Text provided
*** Block opens ***

问题
I'm a little confused as to the mechanics of the copy constructor. Correct me if I'm wrong:
If a method takes a reference to an object as a parameter, and the class defines a copy construtor, then the class uses the constructor to create a copy of itself and that gets passed to the function instead of a reference to the original object?
Furthermore, one can call
Object * obj = new Object(&anotherObject);
to create a copy of anotherObject?
回答1:
No, if a function take a reference:
void f1( Object & o ); // call by reference
then no copy is made. If a function takes a value:
void f2( Object o ); // call by value
then a copy is created by the compiler using the copy constructor.
And yes, when you say:
Object * obj = new Object(anotherObject); // not &anotherObject
the copy constructor is used explicitly (assuming anotherObject is of type Object.) There is nothing magic about the use of new here, however - in this case:
Object obj2(anotherObject);
the copy constructor is also used.
回答2:
If a method takes a reference to an object as a parameter, copy constructor will not be called. If that was the case, then a call to the copy constructor itself would have resulted in an infinite loop (since it takes a reference as an argument).

*** Block closes ***

Dataset extract

*** Block opens ***

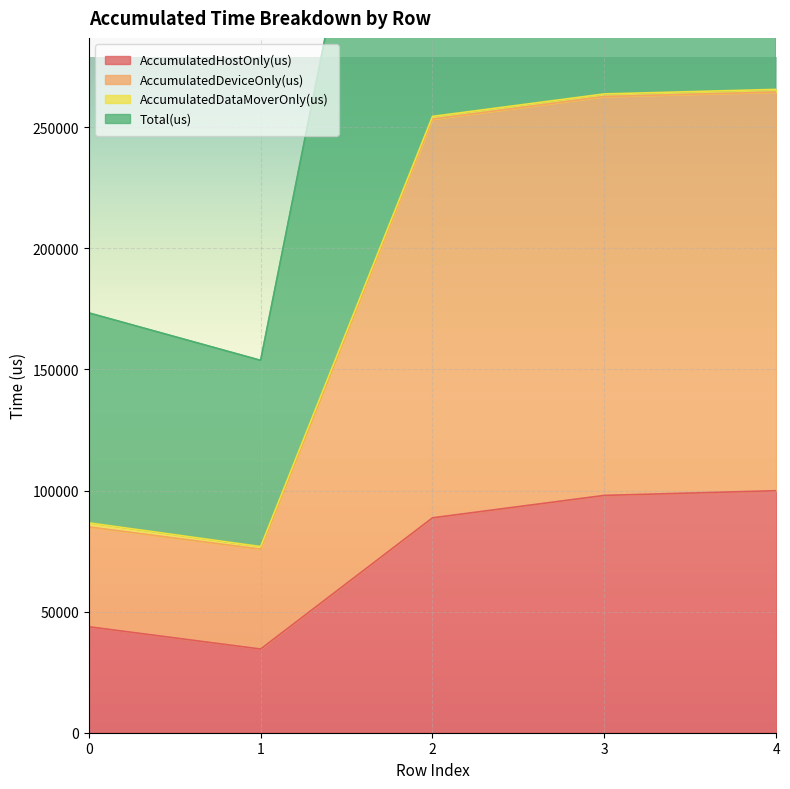

What is the value of the Total(us) point at the 1st from the left?

86687.0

*** Block closes ***

Try it
Write out the entire copy constructor thread above, word for word, from start to finish.

Task output
问题
I'm a little confused as to the mechanics of the copy constructor. Correct me if I'm wrong:
If a method takes a reference to an object as a parameter, and the class defines a copy construtor, then the class uses the constructor to create a copy of itself and that gets passed to the function instead of a reference to the original object?
Furthermore, one can call
Object * obj = new Object(&anotherObject);
to create a copy of anotherObject?
回答1:
No, if a function take a reference:
void f1( Object & o ); // call by reference
then no copy is made. If a function takes a value:
void f2( Object o ); // call by value
then a copy is created by the compiler using the copy constructor.
And yes, when you say:
Object * obj = new Object(anotherObject); // not &anotherObject
the copy constructor is used explicitly (assuming anotherObject is of type Object.) There is nothing magic about the use of new here, however - in this case:
Object obj2(anotherObject);
the copy constructor is also used.
回答2:
If a method takes a reference to an object as a parameter, copy constructor will not be called. If that was the case, then a call to the copy constructor itself would have resulted in an infinite loop (since it takes a reference as an argument).